# How outdated is the ADC FB1 4001?



## Tony M (May 23, 2019)

Just how outdated are the ADC FB1 4001's?


Is there anything that can be done to improve the performance or efficiency? New brushes? New brush springs?


----------



## major (Apr 4, 2008)

Tony M said:


> Just how outdated are the ADC FB1 4001's?
> 
> 
> Is there anything that can be done to improve the performance or efficiency? New brushes? New brush springs?


Hi Tony,

If it is in good shape, there is really nothing outdated about it. It would basically run the same as it did the year it was manufactured producing the same power levels as efficient as before.

Note "is in good shape", meaning no damaged parts either from abuse or neglect. It was class H, like still used today so insulation rating is good and no reason it won't be good for years or decades to come. The OE bearings we're sealed & lubed for life. Occasionally I see aged balance putty crack. That needs checking.

Brushes, springs, and commutator need inspection. Use original parts unless they're damaged. 

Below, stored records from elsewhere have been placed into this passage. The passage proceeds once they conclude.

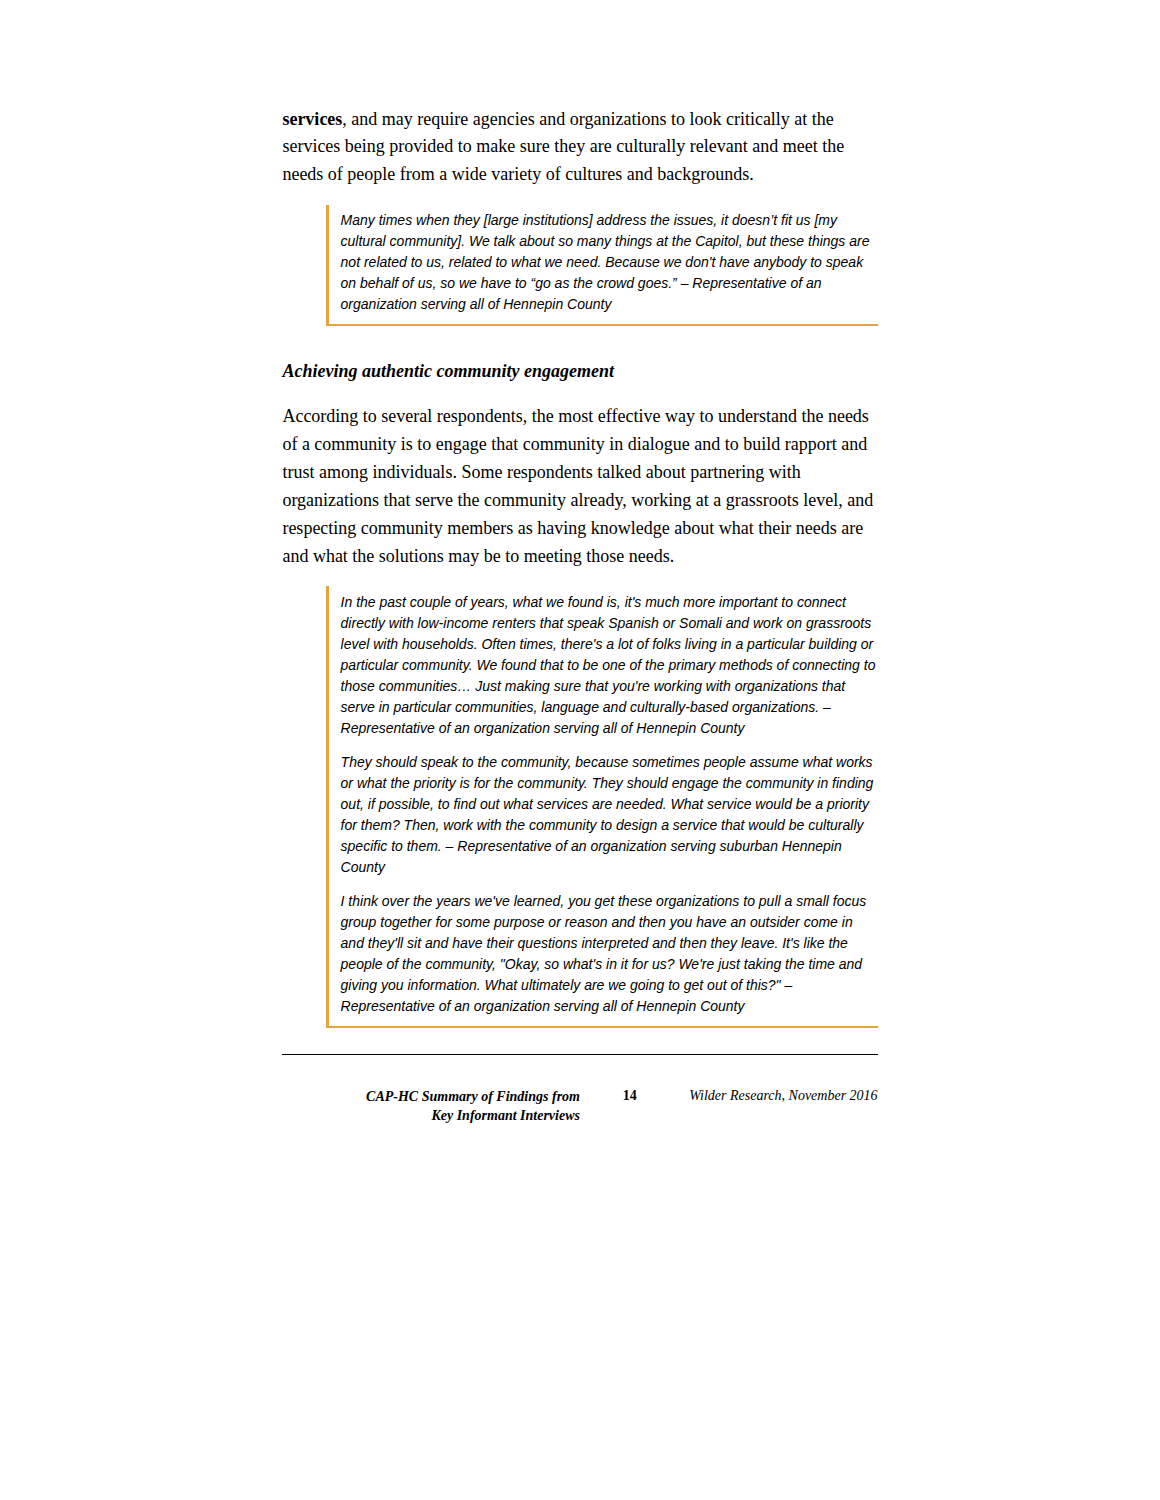services, and may require agencies and organizations to look critically at the services being provided to make sure they are culturally relevant and meet the needs of people from a wide variety of cultures and backgrounds.
Many times when they [large institutions] address the issues, it doesn’t fit us [my cultural community]. We talk about so many things at the Capitol, but these things are not related to us, related to what we need. Because we don't have anybody to speak on behalf of us, so we have to “go as the crowd goes.” – Representative of an organization serving all of Hennepin County
Achieving authentic community engagement
According to several respondents, the most effective way to understand the needs of a community is to engage that community in dialogue and to build rapport and trust among individuals. Some respondents talked about partnering with organizations that serve the community already, working at a grassroots level, and respecting community members as having knowledge about what their needs are and what the solutions may be to meeting those needs.
In the past couple of years, what we found is, it's much more important to connect directly with low-income renters that speak Spanish or Somali and work on grassroots level with households. Often times, there's a lot of folks living in a particular building or particular community. We found that to be one of the primary methods of connecting to those communities… Just making sure that you're working with organizations that serve in particular communities, language and culturally-based organizations. – Representative of an organization serving all of Hennepin County
They should speak to the community, because sometimes people assume what works or what the priority is for the community. They should engage the community in finding out, if possible, to find out what services are needed. What service would be a priority for them? Then, work with the community to design a service that would be culturally specific to them. – Representative of an organization serving suburban Hennepin County
I think over the years we've learned, you get these organizations to pull a small focus group together for some purpose or reason and then you have an outsider come in and they'll sit and have their questions interpreted and then they leave. It's like the people of the community, "Okay, so what's in it for us? We're just taking the time and giving you information. What ultimately are we going to get out of this?" – Representative of an organization serving all of Hennepin County
CAP-HC Summary of Findings from
Key Informant Interviews
14
Wilder Research, November 2016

Don't know particulars like previous application and intended future use, but about the only performance/efficiency enhancement I'd consider is enhanced cooling, or forced air flow thru the motor. A cooler motor will run more efficient and live longer.

Nothing wrong with using a series DC motor in a conversion. Actually benefits the first time diy EV builder. Sure, the modern AC EV drives have a lot to offer but come at higher level of cost and complexity. 

Good luck,

major

PS. If you're going to use the FB1, consider having a reputable repair shop (EASA member) or forklift shop look at it.


----------



## Tony M (May 23, 2019)

major said:


> Hi Tony,
> 
> If it is in good shape, there is really nothing outdated about it. It would basically run the same as it did the year it was manufactured producing the same power levels as efficient as before.
> 
> ...



Thank you, That's actually better news than I was expecting.


I wrote a post about my potential project in another one of the categories here, but it never showed up.


----------